# Curves

### Newton's Diverging Parabolas

- Cartesian equation:
- $ay^{2} = x(x^{2} - 2bx + c), a > 0$

### Description

Newton's classification of cubic curves appears in*Curves by Sir Isaac Newton*in

*Lexicon Technicum*by John Harris published in London in 1710. In this classification of cubics, Newton gives four classes of equation. The third class of equations is the one given above which Newton divides into five species. Of this third case Newton says:

*In the third Case the Equation was*$yy = ax^{3} + bxx + cx + d$

*and defines a Parabola whose Legs diverge from one another, and run out infinitely contrary ways.*

The case divides into five species and Newton gives a typical graph for each species. The five types depend on the roots of the cubic in $x$ on the right hand side of the equation.

(i) All the roots are real and unequal :

*then the Figure is a diverging Parabola of the Form of a Bell, with an Oval at its vertex .*

This is the case for the graph drawn above.

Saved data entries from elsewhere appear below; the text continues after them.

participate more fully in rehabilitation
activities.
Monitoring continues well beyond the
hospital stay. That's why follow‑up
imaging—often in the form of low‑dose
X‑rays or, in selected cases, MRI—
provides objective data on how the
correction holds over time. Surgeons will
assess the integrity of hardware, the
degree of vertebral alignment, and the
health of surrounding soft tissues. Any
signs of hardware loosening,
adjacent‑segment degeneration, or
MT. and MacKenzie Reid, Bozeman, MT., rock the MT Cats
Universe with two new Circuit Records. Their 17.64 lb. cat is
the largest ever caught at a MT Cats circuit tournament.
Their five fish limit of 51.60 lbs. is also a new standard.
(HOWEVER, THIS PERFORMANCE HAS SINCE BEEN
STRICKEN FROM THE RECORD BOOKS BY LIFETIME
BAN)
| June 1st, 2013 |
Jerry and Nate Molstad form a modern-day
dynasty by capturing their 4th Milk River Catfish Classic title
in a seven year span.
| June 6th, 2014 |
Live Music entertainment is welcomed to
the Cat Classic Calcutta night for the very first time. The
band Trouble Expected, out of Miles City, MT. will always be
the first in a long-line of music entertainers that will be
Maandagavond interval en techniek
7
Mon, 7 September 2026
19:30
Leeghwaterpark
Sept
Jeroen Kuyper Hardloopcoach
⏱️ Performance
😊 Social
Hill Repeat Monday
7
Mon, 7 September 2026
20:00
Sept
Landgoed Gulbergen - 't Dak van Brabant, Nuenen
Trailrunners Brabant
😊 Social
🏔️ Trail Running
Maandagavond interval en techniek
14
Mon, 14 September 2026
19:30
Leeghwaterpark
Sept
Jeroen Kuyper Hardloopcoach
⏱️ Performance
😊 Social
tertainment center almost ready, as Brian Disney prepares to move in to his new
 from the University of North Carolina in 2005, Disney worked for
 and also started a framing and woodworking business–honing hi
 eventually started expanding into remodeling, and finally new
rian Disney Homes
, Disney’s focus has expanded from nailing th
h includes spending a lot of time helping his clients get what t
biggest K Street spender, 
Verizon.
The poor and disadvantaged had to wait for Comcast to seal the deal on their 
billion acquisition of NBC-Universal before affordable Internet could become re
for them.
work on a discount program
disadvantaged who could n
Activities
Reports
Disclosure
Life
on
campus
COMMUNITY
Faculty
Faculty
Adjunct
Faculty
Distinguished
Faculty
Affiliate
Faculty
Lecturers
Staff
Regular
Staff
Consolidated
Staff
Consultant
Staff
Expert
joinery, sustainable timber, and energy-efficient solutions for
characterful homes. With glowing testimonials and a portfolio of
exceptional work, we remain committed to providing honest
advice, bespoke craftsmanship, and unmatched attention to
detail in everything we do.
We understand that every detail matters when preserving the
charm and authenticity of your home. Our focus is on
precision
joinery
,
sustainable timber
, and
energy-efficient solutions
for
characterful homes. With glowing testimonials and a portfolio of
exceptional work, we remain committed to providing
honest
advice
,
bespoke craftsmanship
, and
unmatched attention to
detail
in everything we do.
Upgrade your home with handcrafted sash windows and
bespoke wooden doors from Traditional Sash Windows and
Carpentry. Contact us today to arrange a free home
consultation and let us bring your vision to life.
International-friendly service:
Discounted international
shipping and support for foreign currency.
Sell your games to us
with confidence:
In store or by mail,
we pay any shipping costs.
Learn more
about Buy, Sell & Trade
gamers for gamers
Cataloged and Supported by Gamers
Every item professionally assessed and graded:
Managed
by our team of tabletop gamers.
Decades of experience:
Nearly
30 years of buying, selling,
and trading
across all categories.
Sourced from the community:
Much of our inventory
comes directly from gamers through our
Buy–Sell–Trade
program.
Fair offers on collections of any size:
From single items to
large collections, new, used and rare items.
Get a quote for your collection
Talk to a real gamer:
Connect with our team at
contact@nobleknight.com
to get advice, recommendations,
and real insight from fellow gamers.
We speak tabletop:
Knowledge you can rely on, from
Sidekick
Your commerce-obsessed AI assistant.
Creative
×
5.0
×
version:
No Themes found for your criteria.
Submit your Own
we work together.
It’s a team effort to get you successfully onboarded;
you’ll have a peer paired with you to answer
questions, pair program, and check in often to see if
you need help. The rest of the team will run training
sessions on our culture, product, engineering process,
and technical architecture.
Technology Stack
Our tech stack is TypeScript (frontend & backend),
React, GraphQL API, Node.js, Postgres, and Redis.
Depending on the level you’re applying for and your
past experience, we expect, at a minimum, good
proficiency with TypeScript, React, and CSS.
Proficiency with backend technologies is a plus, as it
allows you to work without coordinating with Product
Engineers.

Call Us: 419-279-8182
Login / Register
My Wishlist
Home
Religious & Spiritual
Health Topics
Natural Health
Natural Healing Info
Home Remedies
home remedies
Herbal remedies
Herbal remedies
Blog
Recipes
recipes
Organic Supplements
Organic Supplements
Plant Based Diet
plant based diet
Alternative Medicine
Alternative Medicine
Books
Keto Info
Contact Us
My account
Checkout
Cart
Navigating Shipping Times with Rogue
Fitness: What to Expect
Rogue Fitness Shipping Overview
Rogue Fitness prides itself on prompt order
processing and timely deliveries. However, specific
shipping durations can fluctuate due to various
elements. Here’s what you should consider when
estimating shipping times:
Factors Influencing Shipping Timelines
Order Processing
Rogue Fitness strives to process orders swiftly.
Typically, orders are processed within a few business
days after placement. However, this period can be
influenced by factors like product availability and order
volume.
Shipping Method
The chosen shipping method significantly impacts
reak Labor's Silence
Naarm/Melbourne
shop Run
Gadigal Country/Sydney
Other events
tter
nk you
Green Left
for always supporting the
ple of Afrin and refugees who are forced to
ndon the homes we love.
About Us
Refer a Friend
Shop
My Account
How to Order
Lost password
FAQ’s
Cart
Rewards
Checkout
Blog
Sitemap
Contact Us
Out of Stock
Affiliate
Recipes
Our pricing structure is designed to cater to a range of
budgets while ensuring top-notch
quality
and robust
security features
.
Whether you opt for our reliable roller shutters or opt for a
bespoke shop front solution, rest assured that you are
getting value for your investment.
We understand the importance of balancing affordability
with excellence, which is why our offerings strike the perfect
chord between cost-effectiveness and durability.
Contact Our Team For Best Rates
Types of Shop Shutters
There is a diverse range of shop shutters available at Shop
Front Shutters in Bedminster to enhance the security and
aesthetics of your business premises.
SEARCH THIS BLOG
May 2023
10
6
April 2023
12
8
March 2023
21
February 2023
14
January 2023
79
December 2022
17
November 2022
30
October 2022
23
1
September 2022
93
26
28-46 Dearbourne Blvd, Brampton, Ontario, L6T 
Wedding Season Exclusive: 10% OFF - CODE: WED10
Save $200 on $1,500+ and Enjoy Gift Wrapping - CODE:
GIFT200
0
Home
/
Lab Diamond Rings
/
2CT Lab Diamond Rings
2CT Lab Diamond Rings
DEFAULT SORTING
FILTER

(ii) Two of the roots are equal :

*a Parabola will be formed, either Nodated by touching an Oval, or Punctate, by having the Oval infinitely small .*

(iii) The three roots are equal :

*this is the Neilian Parabola, commonly called Semi-cubical .*

(iv) Only one real root :

*If two of the roots are impossible, there will be a Pure Parabola of a Bell-like Form .*